I’ll never forget an incident when I was serving as commanding officer of a small, 140-foot icebreaker on the Saint Mary’s river in Sault Ste. Marie, Michigan. We were moored up at a dock downriver from the locks that ships must pass through on their voyage from Lake Superior down the St. Mary’s River, into Lake Michigan or Lake Huron and beyond. One day when we were scheduled to get underway a huge, 1000-foot ship loaded with iron ore was exiting the locks and heading our way. I was impatient and wanted to get underway ahead of the ore carrier, because it would take hours to make its way down the narrow river. We’d be stuck behind it and unable to get on with our mission; it would be a wasted day. So, I hurried up to expedite our departure.

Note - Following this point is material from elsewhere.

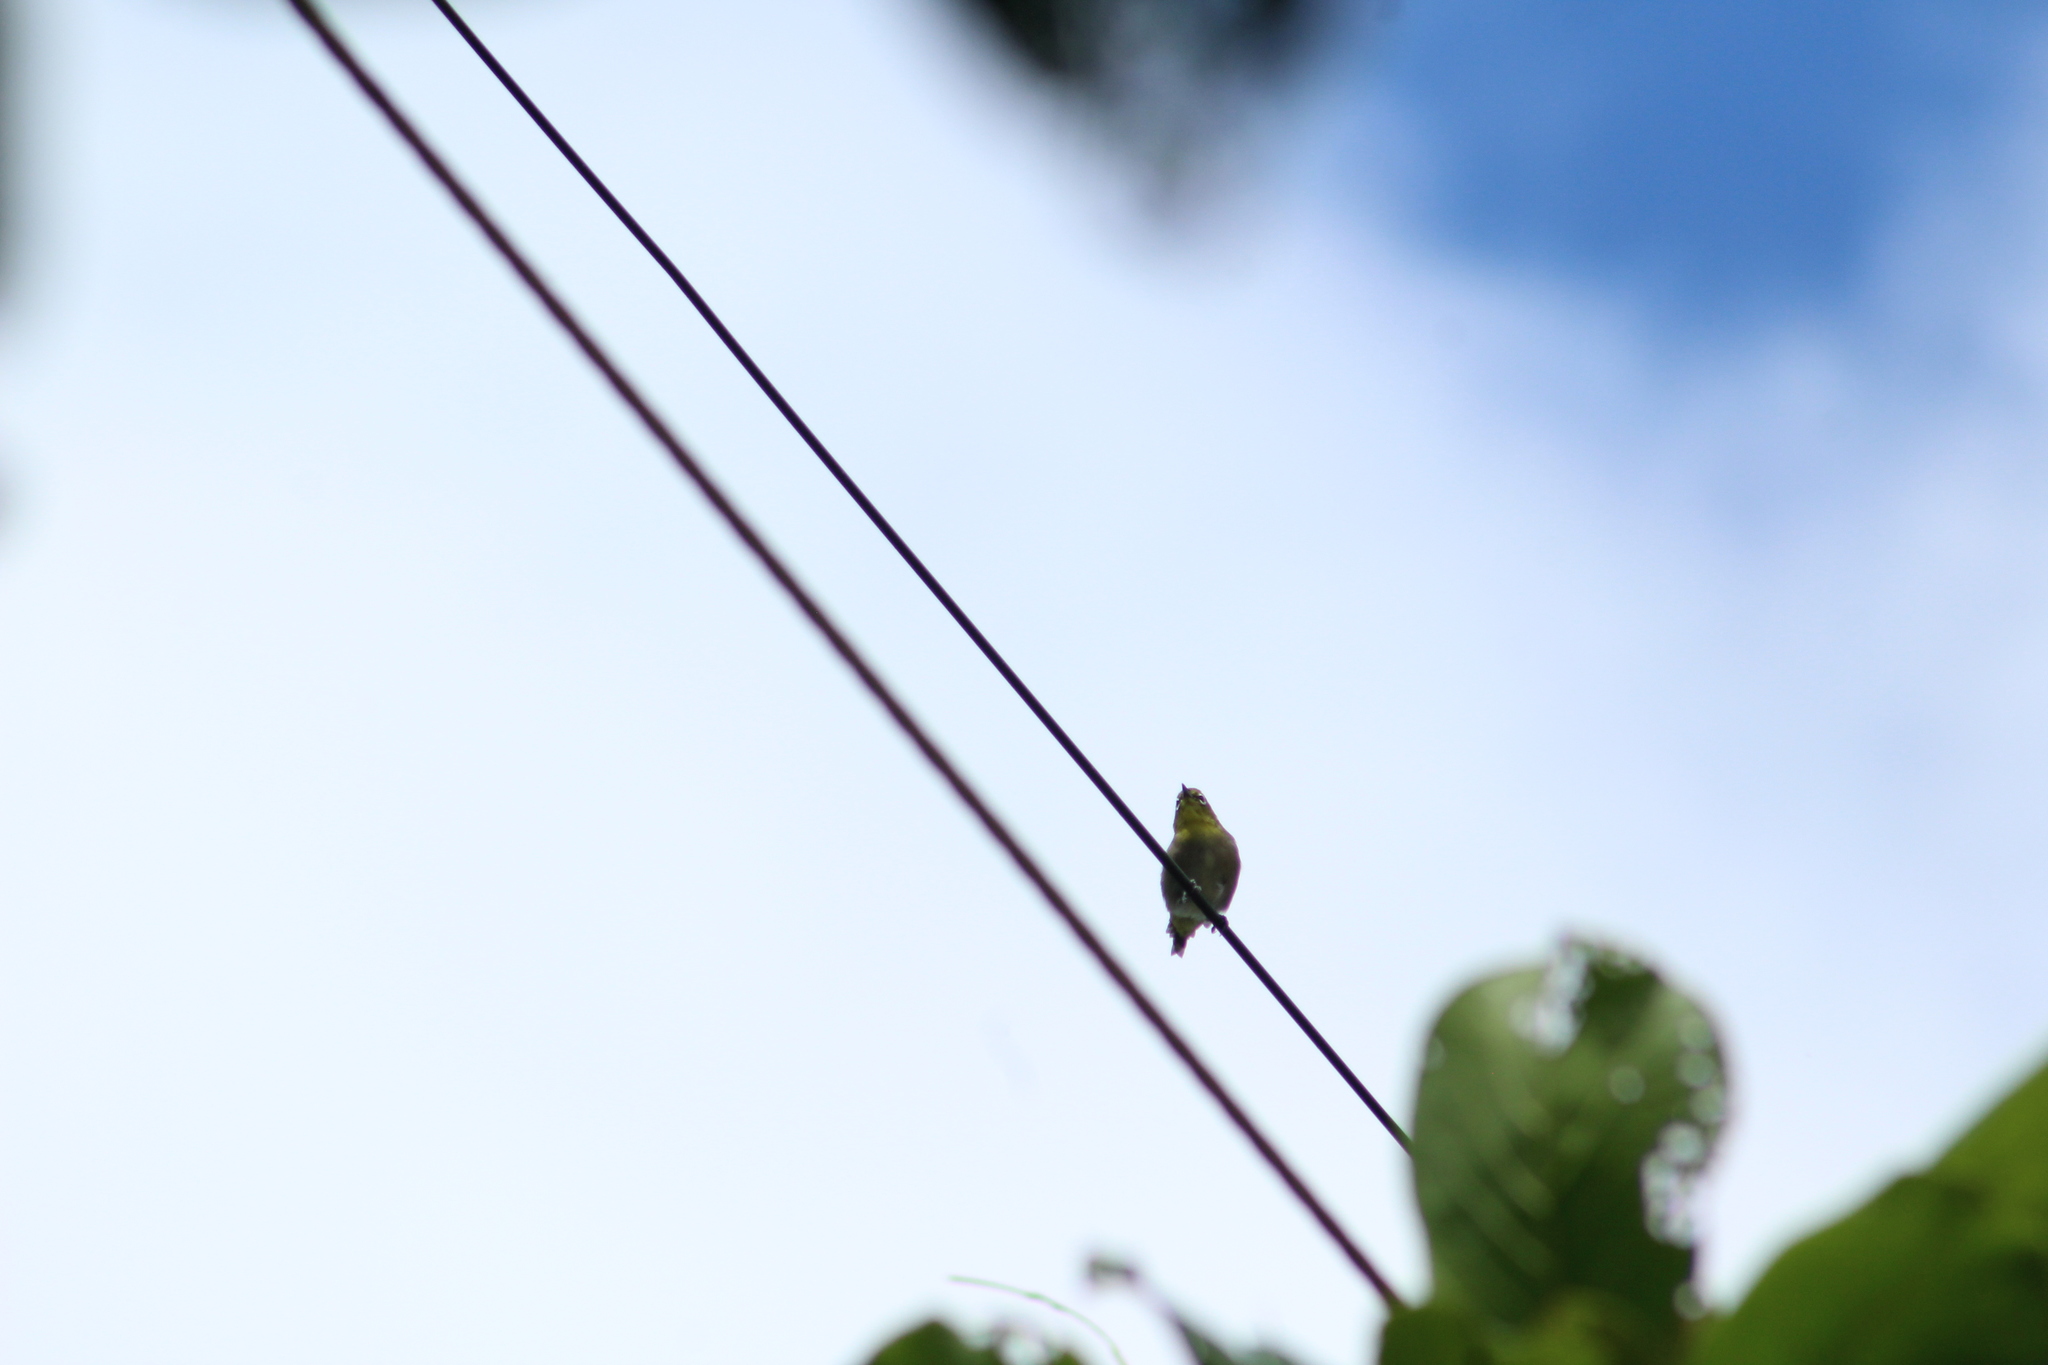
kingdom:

The crew was competent and capable; we’d done this dozens of times before. We took in the lines, backed away from the pier, and turned to head downriver. Thankfully, everything went smoothly, as expected. But, looking behind us, the massive ore carrier had exited the locks, and was building up a head of steam. Like a Mack truck traveling down a highway, the ore carrier had mass and momentum on its side. I had a moment of realization that my lack of self-control had caused me to put my ship and crew at risk; I hadn’t respected that crucial space between the stimulus to get underway quickly and the response of taking in all lines to do so. If anything had gone wrong with our underway evolution, that 1000-foot ore carrier could have rammed into us, with catastrophic consequences.

Every command or leadership position involves risk—that’s the nature of the game. But, as Viktor Frankel showed us, we have an obligation to understand the space between stimulus and response. We owe it to those we lead and the organizations we serve—the risks we take as leaders must be calculated, not impulsive.

Look in the mirror. Are you working on mastering the art of self-control?